Note 5: For every update of an active ingredient technical grade as a component of a formulated synthetic pesticide or chemical pesticide of mineral or inorganic origin, the registration of the active ingredient technical grade will be granted upon compliance with this transitional provision, provided that the analysis and evaluation of the information submitted is in accordance with the provisions of these regulations.

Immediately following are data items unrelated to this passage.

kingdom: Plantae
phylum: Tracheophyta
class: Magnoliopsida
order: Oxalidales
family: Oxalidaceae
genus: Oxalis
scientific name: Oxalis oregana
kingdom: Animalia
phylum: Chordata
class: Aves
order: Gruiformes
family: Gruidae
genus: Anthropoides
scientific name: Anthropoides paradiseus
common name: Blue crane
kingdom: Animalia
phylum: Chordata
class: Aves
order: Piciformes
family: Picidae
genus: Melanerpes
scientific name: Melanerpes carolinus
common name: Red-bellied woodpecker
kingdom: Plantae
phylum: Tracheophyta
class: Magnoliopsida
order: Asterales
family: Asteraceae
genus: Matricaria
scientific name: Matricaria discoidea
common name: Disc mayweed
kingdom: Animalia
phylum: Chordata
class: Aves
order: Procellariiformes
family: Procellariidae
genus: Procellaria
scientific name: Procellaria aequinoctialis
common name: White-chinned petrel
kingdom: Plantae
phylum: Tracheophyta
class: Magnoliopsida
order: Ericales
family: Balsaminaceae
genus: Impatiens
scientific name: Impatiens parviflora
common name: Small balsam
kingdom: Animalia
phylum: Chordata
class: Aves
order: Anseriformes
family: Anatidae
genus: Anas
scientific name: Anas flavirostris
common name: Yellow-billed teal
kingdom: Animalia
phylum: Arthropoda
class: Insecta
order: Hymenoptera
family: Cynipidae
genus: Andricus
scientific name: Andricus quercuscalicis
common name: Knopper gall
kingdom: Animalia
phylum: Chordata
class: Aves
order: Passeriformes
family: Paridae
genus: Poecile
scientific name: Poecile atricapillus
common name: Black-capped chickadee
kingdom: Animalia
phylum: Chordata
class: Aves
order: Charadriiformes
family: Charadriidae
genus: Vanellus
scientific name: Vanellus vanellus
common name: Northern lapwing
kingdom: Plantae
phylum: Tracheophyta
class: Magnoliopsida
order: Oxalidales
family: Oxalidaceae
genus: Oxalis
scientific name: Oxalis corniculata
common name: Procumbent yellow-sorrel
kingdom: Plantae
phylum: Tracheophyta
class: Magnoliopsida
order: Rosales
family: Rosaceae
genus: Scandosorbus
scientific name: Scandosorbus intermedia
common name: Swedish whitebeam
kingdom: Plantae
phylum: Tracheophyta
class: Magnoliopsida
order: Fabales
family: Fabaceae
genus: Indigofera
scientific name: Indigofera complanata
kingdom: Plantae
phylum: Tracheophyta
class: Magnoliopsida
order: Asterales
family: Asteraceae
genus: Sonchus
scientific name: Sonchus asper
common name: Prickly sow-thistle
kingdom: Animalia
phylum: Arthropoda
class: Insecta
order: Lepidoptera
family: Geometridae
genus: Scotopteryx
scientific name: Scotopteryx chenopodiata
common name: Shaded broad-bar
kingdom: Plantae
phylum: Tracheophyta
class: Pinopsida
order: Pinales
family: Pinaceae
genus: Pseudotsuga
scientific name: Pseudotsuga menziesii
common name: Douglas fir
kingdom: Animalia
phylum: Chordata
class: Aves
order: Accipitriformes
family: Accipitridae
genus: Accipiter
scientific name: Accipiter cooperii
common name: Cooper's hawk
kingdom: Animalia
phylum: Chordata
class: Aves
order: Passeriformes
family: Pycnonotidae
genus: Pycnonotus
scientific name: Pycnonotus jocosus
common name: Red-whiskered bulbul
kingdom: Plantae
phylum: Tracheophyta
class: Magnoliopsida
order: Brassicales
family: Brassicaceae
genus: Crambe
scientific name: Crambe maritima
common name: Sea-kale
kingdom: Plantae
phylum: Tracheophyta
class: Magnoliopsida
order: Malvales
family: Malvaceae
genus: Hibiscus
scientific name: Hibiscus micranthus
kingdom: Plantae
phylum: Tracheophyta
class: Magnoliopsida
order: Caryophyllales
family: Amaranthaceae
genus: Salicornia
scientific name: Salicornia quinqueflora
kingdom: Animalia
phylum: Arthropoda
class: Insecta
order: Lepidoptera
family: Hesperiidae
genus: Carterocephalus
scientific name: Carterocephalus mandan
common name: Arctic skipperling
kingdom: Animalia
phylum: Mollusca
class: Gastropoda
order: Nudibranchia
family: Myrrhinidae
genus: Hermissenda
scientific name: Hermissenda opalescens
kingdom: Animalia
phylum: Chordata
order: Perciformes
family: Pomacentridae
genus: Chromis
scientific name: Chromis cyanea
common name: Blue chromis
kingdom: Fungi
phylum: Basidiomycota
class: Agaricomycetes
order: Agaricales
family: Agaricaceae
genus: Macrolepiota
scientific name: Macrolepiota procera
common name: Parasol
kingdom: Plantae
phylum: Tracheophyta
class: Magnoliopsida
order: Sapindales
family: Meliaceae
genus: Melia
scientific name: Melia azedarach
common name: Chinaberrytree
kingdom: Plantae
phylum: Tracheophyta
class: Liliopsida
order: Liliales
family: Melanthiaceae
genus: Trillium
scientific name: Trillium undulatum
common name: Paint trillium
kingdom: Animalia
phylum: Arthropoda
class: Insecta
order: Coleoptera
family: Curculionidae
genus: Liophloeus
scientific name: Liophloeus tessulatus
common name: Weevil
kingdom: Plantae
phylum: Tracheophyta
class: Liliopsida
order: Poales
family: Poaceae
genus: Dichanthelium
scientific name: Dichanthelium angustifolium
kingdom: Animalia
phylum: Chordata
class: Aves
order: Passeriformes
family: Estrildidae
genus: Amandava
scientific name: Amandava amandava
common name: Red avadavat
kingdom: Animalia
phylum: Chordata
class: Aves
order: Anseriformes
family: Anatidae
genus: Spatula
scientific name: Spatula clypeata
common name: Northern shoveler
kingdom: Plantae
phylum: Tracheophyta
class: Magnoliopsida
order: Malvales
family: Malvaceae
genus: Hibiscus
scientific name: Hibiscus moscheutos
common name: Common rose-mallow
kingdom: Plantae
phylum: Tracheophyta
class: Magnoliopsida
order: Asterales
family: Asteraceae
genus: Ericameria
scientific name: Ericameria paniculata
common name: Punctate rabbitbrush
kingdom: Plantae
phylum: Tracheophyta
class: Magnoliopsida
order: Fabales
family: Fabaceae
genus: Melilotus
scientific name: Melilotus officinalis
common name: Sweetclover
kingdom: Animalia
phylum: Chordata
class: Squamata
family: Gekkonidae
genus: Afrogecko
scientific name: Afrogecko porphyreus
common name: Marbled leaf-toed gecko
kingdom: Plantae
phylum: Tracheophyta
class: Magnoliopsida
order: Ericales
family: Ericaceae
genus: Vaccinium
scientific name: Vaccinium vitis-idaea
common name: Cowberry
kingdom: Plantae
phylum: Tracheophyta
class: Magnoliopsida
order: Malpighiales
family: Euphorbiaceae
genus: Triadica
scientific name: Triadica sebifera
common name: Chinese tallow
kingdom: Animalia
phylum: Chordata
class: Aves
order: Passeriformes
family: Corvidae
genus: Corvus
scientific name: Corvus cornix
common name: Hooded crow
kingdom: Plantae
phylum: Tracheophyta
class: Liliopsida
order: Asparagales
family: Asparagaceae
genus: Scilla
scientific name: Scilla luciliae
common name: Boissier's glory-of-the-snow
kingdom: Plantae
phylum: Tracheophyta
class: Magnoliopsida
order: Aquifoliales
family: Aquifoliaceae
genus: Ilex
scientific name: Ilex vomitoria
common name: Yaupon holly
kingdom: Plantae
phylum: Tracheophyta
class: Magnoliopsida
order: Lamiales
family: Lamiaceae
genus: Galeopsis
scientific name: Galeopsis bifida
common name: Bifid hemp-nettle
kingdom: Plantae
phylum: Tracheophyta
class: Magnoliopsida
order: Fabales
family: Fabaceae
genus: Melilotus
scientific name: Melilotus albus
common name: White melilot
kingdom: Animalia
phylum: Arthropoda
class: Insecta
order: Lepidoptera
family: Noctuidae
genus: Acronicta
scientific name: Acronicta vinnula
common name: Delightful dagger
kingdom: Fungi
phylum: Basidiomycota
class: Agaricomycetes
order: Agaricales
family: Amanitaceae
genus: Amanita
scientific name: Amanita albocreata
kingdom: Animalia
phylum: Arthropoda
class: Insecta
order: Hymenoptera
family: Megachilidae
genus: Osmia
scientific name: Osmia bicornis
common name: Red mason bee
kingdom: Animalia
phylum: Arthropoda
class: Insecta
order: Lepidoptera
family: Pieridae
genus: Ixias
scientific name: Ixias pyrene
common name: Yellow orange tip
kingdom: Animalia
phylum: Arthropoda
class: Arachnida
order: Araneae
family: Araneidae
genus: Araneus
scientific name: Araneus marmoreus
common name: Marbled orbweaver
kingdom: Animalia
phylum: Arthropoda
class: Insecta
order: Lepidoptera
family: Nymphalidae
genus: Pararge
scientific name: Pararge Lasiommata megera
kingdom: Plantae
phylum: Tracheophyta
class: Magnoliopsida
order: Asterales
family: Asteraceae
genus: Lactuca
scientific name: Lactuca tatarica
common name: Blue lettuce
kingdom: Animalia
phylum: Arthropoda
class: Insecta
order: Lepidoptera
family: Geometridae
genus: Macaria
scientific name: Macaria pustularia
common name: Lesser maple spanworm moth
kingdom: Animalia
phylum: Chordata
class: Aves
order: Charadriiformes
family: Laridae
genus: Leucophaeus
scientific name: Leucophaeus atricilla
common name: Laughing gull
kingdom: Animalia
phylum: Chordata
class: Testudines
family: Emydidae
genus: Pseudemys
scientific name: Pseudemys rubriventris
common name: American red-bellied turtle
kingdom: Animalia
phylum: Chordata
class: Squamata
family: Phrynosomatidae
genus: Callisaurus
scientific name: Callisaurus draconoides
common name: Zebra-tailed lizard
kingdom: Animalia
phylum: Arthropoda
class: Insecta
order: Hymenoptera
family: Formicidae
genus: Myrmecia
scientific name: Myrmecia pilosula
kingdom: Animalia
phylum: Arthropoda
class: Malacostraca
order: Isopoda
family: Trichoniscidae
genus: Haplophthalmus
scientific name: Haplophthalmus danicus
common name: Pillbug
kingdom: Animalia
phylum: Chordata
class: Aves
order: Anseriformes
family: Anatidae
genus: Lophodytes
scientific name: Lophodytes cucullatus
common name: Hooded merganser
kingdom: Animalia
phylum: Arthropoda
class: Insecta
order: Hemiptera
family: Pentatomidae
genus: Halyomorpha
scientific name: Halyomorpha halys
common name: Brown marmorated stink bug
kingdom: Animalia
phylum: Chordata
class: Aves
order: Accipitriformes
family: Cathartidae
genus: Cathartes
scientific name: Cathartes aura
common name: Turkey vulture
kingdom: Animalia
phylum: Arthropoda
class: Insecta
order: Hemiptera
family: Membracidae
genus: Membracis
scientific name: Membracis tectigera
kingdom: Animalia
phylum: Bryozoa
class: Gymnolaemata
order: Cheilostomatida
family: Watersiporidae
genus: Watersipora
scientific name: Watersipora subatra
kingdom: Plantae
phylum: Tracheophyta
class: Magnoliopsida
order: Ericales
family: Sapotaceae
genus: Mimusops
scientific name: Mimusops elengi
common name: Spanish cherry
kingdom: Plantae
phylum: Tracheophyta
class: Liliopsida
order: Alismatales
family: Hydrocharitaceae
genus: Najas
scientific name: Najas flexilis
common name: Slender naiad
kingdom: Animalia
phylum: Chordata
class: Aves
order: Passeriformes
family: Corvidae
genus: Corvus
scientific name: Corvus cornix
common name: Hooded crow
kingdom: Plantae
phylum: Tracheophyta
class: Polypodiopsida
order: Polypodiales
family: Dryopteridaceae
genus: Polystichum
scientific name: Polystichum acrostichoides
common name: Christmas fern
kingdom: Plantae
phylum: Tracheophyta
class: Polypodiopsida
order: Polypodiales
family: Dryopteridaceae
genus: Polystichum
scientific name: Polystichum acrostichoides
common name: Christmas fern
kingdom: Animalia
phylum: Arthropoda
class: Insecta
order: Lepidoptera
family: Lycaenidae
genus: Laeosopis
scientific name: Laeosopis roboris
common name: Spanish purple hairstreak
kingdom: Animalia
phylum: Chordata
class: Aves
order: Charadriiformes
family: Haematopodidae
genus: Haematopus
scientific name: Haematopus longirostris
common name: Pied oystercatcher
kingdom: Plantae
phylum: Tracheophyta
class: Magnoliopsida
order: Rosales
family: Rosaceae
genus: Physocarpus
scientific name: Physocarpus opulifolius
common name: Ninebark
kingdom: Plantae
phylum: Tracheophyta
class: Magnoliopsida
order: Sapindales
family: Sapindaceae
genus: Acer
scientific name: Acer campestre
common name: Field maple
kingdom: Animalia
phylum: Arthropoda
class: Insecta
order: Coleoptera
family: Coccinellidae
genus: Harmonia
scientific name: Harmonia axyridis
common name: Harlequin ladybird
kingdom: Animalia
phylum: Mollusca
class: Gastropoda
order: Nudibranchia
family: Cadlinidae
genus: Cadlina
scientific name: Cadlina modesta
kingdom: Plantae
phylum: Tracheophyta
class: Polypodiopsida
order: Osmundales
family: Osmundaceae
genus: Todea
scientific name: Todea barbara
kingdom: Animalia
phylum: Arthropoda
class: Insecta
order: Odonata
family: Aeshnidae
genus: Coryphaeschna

Note 6: Likewise, the applicant may provide any additional documentation beyond what is requested in this transitional provision, in order to accredit further information on the active ingredient technical grade, registered as such or as a component of a formulated synthetic pesticide." Note 7: When the update month according to the aforementioned schedule arrives and the SFE does not have a reference profile, the registration modality using reference information from internationally recognized authorities will apply to that molecule, and a period of 9 additional months will be granted for its submission. Should the SFE have the reference profile in the month corresponding to its update or in the three months prior, registrants will have 6 additional months for the update under the equivalence modality."